Philadelphia Eagles wide receiver Torrey Smith has won two Super Bowl rings in his seven-year NFL career, but Smith still values his trips to College Park and the relationships he built while playing football for Maryland between 2007 and 2010.
Smith grew up in Virginia, but says he developed into a man at Maryland, where he became one of the football program’s most accomplished players and met his wife, Chanel Williams, who ran for the track and field team.
Smith said he enjoys returning to College Park whenever he has time, and he attended Maryland men’s basketball’s 85-61 loss to No. 17 Michigan at Xfinity Center on Saturday afternoon. At a press conference before tipoff, Smith reminisced on his experiences as a student athlete and discussed his upcoming charity basketball game in Baltimore.
“College Park will always have a special place in my heart,” Smith said. “This is home. My two [kids], all they’re gonna know is Maryland.”
After playing quarterback at Stafford Senior High School in Falmouth, Virginia, Smith was an All-ACC selection as a wide receiver and kick returner his sophomore and junior seasons at Maryland.
In 2010, Smith recorded 1,055 receiving yards and 12 receiving touchdowns before leaving for the NFL Draft.
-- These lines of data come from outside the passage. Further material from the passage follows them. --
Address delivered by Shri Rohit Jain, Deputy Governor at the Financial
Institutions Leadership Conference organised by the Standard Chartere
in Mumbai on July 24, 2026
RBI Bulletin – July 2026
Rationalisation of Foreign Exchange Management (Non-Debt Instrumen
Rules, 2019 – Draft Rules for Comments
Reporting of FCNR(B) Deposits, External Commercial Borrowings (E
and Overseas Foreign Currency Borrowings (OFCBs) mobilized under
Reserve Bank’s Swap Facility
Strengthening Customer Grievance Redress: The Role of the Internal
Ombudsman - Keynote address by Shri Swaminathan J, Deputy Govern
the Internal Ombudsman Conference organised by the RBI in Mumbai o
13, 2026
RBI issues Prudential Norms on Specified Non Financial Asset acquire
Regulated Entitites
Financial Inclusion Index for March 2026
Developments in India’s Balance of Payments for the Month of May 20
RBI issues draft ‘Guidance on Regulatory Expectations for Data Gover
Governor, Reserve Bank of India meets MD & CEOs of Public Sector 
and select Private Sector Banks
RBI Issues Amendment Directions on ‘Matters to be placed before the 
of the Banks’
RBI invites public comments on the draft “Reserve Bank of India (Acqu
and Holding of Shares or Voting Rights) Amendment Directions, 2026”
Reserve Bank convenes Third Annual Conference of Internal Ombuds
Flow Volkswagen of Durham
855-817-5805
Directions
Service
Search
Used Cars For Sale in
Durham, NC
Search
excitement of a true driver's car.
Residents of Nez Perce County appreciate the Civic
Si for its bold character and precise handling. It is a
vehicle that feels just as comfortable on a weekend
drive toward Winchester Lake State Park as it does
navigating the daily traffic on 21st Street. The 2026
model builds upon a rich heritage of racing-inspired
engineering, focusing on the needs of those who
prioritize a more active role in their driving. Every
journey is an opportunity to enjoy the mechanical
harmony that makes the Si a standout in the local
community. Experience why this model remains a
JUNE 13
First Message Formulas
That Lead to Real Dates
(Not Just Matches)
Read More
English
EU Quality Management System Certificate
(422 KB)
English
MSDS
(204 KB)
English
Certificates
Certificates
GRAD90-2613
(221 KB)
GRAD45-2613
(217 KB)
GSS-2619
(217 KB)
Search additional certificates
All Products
He holds the program’s career all-purpose yards record (5,264).
The Baltimore Ravens drafted Smith with the 58th-overall pick in the 2011 NFL Draft, but Smith said learning about social issues was also one of his most memorable experiences at Maryland, as he’s now vocal about those topics.
Smith was one of four players who wrote a memo to NFL commissioner Roger Goodell to ask for league support on social activism in September. He also founded the Torrey Smith Family Fund, which provides resources to children in low-income areas.
The 29-year-old also won’t attend the Philadelphia Eagles’ White House visit after their recent Super Bowl win because of his disagreement with President Trump’s controversial comments.
Smith is outspoken on Twitter and said attending this university sparked his interest in social issues, engaging in debates on those topics in his African-American Studies and Criminology and Criminal Justice classes.
On March 17, Smith will host his seventh annual charity basketball game at Royal Farms Arena in Baltimore, which will include some of his current and former teammates, with all proceeds going toward the Torrey Smith Family Fund.
“[He’s] very political,” African-American Studies lecturer Jonathan England said in November. “[He’s] not shy about it, and I don’t know if [he’s] concerned about the repercussions. [He’s] more about the truth and justice than [himself].”
Smith averaged 897.8 receiving yards per season in his four years with the Ravens, winning Super Bowl XLVII. But Smith was unhappy with his performance when he signed with the San Francisco 49ers as a free agent in 2015 and took on a lesser role. He combined for 930 receiving yards during his two seasons in San Francisco.
Smith signed with the Eagles in March 2017 and has served as their third-option wide receiver. The 6-foot, 205-pound wideout recorded 157 receiving yards and one touchdown in three playoff games as the Eagles won their first-ever Super Bowl.
While Smith’s future in Philadelphia is uncertain — the Eagles could save money by releasing him — Smith said he’ll become more involved with the university when his football career is over.
Smith is one of the most well-known and successful Maryland football alumni. One of the loudest cheers during the Terps’ loss on Saturday came in the second half, when Maryland announced Smith was in attendance and displayed him on the jumbotron.
“I’m definitely thankful and blessed to be in this position,” Smith said. “I understand the power that comes with that. I understand the reputation that this university plays in that as well.”